With the abundance of natural attractions, it may come as a surprise that most of the 2.3 million annual visitors to the country rarely venture outside Panama City. However, until recently, Panama had not actively developed or promoted tourism in its parks, protected areas, and more rural areas. Sustainable Travel International partnered with the Republic of Panama Government to use this opportunity for tourism development as a means to increase conservation and create benefits for local communities.
Benefits of Ecotourism
Rural and Indigenous Communities
In Panama and elsewhere, responsibly developed ecotourism holds the potential to stimulate local economies, benefit indigenous communities, and combat rural poverty. By creating alternative livelihoods for communities in and around protected areas, ecotourism presents an opportunity for indigenous people support themselves and their families as tour guides, food service providers, or handicraft vendors.
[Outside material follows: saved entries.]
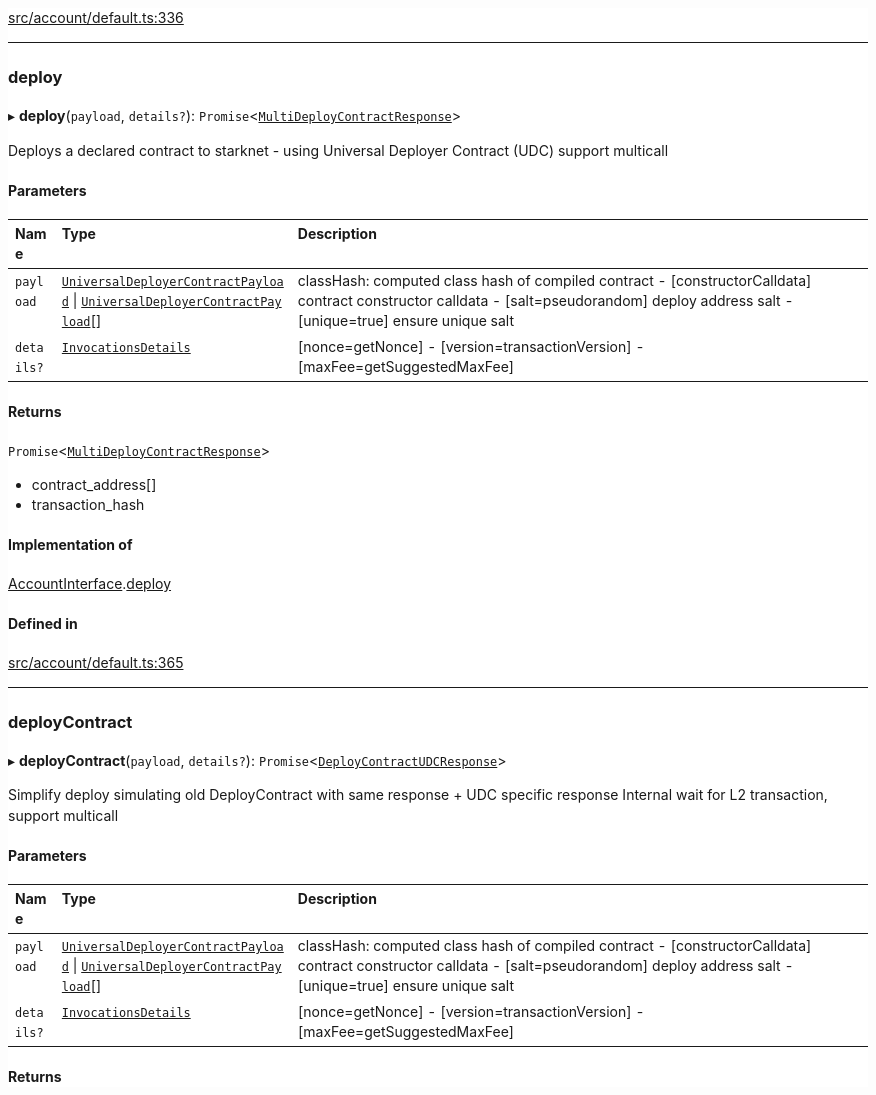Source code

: [src/account/default.ts:336](https://github.com/starknet-io/starknet.js/blob/v5.29.0/src/account/default.ts#L336)

---

### deploy

▸ **deploy**(`payload`, `details?`): `Promise`<[`MultiDeployContractResponse`](../namespaces/types.md#multideploycontractresponse)\>

Deploys a declared contract to starknet - using Universal Deployer Contract (UDC)
support multicall

#### Parameters

| Name       | Type                                                                                                                                                                                             | Description                                                                                                                                                                            |
| :--------- | :----------------------------------------------------------------------------------------------------------------------------------------------------------------------------------------------- | :------------------------------------------------------------------------------------------------------------------------------------------------------------------------------------- |
| `payload`  | [`UniversalDeployerContractPayload`](../namespaces/types.md#universaldeployercontractpayload) \| [`UniversalDeployerContractPayload`](../namespaces/types.md#universaldeployercontractpayload)[] | classHash: computed class hash of compiled contract - [constructorCalldata] contract constructor calldata - [salt=pseudorandom] deploy address salt - [unique=true] ensure unique salt |
| `details?` | [`InvocationsDetails`](../namespaces/types.md#invocationsdetails)                                                                                                                                | [nonce=getNonce] - [version=transactionVersion] - [maxFee=getSuggestedMaxFee]                                                                                                          |

#### Returns

`Promise`<[`MultiDeployContractResponse`](../namespaces/types.md#multideploycontractresponse)\>

- contract_address[]
- transaction_hash

#### Implementation of

[AccountInterface](AccountInterface.md).[deploy](AccountInterface.md#deploy)

#### Defined in

[src/account/default.ts:365](https://github.com/starknet-io/starknet.js/blob/v5.29.0/src/account/default.ts#L365)

---

### deployContract

▸ **deployContract**(`payload`, `details?`): `Promise`<[`DeployContractUDCResponse`](../namespaces/types.md#deploycontractudcresponse)\>

Simplify deploy simulating old DeployContract with same response + UDC specific response
Internal wait for L2 transaction, support multicall

#### Parameters

| Name       | Type                                                                                                                                                                                             | Description                                                                                                                                                                            |
| :--------- | :----------------------------------------------------------------------------------------------------------------------------------------------------------------------------------------------- | :------------------------------------------------------------------------------------------------------------------------------------------------------------------------------------- |
| `payload`  | [`UniversalDeployerContractPayload`](../namespaces/types.md#universaldeployercontractpayload) \| [`UniversalDeployerContractPayload`](../namespaces/types.md#universaldeployercontractpayload)[] | classHash: computed class hash of compiled contract - [constructorCalldata] contract constructor calldata - [salt=pseudorandom] deploy address salt - [unique=true] ensure unique salt |
| `details?` | [`InvocationsDetails`](../namespaces/types.md#invocationsdetails)                                                                                                                                | [nonce=getNonce] - [version=transactionVersion] - [maxFee=getSuggestedMaxFee]                                                                                                          |

#### Returns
Biodiversity and Conservation
Because tourism often flourishes in biodiversity hotspots, ecotourism also has the unique ability to contribute to the protection of some of the earth’s most valuable natural areas and ecosystems. The revenues from park entrance fees and tourism concessions provide added funding that can be channeled into conservation activities and park maintenance. In addition, the income generated by ecotourism provides an economic incentive for local people to protect the natural environment so that it remains a valuable tourism asset. By educating travelers on the ecosystems they visit and their role in environmental stewardship, ecotourism can also increase traveler activism and support of conservation.
In 2015 and 2016, our team worked with local stakeholders to analyze regional opportunities and challenges and map out a country-wide action plan for developing ecotourism in Panama’s protected areas. The resulting plan includes specific strategies for developing ecotourism in a manner that will enhance protection of Panama’s sensitive habitats and wildlife, promote inclusion of rural and indigenous communities and local culture, and foster capacity building and skills development. In March 2016, the Government of Panama and private sector officially adopted the plan and implementation is already underway.